Algunos ya lo han calificado como “el fraude electoral más grande de la historia latinoamericana”.
Quizás haya habido otros de mayores dimensiones en los dos siglos de nuestra historia electoral. Pero todo parece indicar que los resultados de los comicios presidenciales el pasado 28 de julio anunciados por el Gobierno venezolano no corresponden a la realidad. “La evidencia” para mostrar que tales elecciones fueron “robadas” “nunca antes había sido tan abrumadora”, se lee en The Guardian, un periódico británico de izquierda, antiguo simpatizante del fundador del régimen chavista (6/8/2024).
Allí están las actas electorales recogidas por la oposición, cuyos reclamos han sido avalados por expertos internacionales. El comunicado que publicó el Centro Carter, invitado por las autoridades venezolanas para observar las elecciones, es enfático en descalificar la falta de integridad de todo el proceso electoral. Algo similar se desprende de una entrevista de EL TIEMPO con la secretaria general de la red OIT de América Latina (29/7/2024).
Pero la mejor evidencia sería la misma negativa del Gobierno de publicar las actas electorales, más de tres semanas después de sucedida la votación. Un silencio inaudito que lo dice todo.
Obsérvese que The Guardian no habla de “fraude” sino de “robo electoral”. Es una distinción sutil de enorme significado.
Las “elecciones robadas” tienen la capacidad de desencadenar grandes transformaciones políticas, ausente en simples fraudes electorales.
Así lo sugieren los trabajos de los profesores Philipp Kuntz y Mark T. Thompson, para quienes las “elecciones robadas” tienen la capacidad de desencadenar grandes transformaciones políticas, ausente en simples fraudes electorales. Su definición de “elecciones robadas” es clara: aquellas en que “el régimen obstaculiza una victoria real o percibida de la oposición en las urnas mediante una manipulación descarada del recuento de votos o anulando el resultado electoral mismo”.

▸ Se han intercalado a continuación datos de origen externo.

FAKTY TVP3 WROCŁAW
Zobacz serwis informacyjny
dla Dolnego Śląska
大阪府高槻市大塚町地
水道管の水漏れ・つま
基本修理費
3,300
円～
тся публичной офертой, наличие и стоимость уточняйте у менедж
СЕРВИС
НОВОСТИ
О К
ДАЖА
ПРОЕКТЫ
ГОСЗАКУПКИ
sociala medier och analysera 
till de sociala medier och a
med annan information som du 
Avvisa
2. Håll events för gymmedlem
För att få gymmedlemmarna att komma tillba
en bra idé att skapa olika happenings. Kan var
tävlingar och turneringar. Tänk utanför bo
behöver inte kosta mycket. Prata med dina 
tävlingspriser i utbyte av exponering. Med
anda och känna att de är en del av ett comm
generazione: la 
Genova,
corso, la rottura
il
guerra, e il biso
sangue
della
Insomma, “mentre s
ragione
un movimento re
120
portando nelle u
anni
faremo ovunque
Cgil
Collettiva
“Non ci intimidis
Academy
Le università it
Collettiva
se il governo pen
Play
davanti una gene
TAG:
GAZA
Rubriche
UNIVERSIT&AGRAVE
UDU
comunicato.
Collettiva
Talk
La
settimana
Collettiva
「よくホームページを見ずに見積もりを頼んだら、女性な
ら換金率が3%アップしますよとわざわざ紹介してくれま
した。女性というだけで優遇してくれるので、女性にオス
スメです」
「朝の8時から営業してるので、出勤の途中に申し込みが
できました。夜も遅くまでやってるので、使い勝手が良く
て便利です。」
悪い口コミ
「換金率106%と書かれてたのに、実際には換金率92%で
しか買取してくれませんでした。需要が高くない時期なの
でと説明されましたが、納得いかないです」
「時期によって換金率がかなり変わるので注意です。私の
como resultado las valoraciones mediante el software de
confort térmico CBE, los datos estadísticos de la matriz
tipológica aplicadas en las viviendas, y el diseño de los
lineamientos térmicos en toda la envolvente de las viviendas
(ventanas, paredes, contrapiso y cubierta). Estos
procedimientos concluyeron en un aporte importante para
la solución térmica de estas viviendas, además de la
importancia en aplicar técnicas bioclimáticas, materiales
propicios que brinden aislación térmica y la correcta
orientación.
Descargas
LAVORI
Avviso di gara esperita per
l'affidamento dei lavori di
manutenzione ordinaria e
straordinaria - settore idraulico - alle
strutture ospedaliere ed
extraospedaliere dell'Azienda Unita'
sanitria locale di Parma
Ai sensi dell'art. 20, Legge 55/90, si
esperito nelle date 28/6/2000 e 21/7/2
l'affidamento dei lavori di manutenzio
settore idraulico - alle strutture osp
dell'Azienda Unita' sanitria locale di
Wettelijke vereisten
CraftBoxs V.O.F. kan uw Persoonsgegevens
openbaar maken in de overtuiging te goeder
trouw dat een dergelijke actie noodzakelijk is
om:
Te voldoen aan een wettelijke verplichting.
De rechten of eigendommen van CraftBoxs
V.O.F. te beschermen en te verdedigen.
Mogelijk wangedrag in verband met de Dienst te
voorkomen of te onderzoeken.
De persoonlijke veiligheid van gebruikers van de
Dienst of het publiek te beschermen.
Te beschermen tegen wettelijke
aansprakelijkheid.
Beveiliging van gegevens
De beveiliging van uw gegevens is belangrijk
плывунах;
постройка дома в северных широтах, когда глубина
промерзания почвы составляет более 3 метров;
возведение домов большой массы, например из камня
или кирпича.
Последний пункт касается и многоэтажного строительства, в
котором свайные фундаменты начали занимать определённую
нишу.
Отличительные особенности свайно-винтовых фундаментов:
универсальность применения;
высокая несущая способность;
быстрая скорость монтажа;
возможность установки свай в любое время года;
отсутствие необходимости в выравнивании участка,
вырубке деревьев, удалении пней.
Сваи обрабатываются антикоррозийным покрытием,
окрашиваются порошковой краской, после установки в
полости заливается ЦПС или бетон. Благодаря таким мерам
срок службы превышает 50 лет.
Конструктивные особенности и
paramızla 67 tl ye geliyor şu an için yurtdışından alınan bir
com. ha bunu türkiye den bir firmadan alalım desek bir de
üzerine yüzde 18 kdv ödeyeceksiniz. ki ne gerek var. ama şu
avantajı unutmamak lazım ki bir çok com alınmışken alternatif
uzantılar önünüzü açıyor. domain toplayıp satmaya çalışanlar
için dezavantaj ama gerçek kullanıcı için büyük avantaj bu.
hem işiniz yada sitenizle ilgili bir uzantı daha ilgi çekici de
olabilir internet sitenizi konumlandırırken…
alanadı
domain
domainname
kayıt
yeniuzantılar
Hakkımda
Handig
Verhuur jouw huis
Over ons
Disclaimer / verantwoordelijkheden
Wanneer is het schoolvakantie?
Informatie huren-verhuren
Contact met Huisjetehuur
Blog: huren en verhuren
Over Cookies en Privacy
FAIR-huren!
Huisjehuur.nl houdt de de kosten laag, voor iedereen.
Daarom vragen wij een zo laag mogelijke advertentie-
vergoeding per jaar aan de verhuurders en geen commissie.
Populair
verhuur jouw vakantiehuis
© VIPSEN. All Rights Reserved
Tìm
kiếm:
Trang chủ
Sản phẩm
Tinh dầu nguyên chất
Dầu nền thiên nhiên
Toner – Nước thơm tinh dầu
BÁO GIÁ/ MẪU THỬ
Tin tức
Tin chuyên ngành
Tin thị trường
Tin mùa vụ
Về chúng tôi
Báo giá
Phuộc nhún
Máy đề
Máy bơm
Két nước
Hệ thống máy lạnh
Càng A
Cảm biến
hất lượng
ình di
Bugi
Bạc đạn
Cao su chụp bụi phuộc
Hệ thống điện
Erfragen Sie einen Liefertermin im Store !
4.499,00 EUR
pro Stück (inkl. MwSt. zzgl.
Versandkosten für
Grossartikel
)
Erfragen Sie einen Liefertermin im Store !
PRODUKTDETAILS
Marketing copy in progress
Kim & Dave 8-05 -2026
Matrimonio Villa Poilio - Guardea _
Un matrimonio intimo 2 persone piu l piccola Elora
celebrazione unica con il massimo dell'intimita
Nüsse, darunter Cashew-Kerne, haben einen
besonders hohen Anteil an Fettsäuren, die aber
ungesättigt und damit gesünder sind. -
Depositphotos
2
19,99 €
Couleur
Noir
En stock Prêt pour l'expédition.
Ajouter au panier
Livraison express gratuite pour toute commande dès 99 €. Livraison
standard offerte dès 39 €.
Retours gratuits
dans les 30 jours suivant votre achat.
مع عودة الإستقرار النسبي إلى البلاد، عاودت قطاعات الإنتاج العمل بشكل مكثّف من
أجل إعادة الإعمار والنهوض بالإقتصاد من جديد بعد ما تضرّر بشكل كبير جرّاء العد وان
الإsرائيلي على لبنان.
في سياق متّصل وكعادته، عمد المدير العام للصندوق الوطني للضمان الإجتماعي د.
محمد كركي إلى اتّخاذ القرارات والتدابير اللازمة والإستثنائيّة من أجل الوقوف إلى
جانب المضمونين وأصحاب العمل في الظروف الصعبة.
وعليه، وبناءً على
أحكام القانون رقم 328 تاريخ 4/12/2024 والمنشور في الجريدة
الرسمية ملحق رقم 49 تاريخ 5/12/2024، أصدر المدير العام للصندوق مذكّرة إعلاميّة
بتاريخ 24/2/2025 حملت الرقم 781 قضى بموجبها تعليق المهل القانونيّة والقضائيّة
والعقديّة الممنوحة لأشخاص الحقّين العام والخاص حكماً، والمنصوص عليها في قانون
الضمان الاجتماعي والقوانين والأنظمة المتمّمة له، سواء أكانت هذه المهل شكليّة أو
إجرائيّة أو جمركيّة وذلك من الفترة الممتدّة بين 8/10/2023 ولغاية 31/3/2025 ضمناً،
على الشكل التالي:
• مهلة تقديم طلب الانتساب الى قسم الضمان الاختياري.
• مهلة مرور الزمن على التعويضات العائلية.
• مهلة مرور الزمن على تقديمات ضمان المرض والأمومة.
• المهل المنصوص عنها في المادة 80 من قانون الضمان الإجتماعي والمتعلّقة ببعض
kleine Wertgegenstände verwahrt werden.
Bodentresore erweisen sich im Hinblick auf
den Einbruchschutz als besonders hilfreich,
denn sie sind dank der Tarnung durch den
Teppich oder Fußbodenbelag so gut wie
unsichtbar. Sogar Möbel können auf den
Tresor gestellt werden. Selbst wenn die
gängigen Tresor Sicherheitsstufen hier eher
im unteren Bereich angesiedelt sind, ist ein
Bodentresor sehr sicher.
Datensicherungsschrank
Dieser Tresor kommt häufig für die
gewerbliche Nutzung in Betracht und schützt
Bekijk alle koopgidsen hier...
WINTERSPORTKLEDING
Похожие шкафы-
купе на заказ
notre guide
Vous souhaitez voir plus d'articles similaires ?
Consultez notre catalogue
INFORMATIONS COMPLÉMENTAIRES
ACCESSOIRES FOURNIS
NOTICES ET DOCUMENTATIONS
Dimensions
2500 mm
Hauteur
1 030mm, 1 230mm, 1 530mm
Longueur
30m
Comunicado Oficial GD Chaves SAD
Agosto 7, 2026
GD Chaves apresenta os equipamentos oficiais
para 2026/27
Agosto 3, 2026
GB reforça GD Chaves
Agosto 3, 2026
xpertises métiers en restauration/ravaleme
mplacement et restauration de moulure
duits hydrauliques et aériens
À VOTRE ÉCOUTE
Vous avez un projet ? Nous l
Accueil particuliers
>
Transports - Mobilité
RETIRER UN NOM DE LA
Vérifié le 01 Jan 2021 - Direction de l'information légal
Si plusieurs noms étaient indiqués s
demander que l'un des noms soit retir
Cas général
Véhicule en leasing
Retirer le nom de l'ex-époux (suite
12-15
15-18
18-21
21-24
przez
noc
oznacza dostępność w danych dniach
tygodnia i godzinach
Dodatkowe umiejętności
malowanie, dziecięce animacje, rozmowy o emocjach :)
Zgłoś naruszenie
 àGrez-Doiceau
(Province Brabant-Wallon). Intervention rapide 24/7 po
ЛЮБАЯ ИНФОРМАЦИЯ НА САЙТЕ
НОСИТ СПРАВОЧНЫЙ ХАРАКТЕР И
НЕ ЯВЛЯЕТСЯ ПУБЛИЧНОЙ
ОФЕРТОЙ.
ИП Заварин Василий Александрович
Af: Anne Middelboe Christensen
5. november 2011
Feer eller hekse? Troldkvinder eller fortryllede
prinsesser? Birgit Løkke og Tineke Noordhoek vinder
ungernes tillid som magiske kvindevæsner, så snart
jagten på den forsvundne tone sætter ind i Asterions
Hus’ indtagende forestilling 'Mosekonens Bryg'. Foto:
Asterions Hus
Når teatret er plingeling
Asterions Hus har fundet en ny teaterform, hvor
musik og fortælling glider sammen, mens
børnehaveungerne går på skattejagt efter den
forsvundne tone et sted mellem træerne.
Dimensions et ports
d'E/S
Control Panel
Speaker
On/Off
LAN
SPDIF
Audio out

Para ellos, es importante distinguir las “elecciones robadas” de otras “formas de fraude electoral”, por su naturaleza potencialmente transformadora del régimen político donde ocurren. (Véanse sus artículos en Journal of Democracy, octubre de 2004, y Comparative Politics, abril de 2009).
Difícil hacerles justicia a sus argumentos en este corto espacio. Tan solo destaco algunos de sus principales puntos.
Primero, las “elecciones robadas” que ellos examinan transcurren en regímenes conocidos como “autoritarismos electorales” que permiten, con restricciones autoritarias, algunos niveles de competencia en las urnas. Segundo, en tales momentos de relativa apertura durante el período de campaña electoral, la oposición logra organizarse y movilizar al electorado con altas expectativas de triunfo. Tercero, la frustración de tales expectativas como resultado del “robo” produce un profundo agravio moral colectivo, que motiva masivas manifestaciones poselectorales con expresiones de indignación popular.
Y cuarto, las “elecciones robadas” exponen las debilidades del régimen –ante todo, su falta de apoyo en el electorado–. O, la otra cara de la moneda, los altos niveles de insatisfacción frente al régimen. Ello conduce a sus divisiones internas y, eventualmente, su colapso.
Este apretado resumen del modelo de Kuntz y Thompson parecería, en muchos aspectos, un libreto de las recientes elecciones venezolanas. No obstante, sus trabajos están basados en experiencias anteriores, en Serbia, Georgia, Filipinas y Madagascar. Por supuesto que no todas las “elecciones robadas” provocan transformaciones de regímenes: estos pueden incrementar sus acciones represivas hasta anular del todo a la oposición.
De cualquier forma, las “elecciones robadas” exponen al mundo la naturaleza autoritaria del régimen, sin máscaras.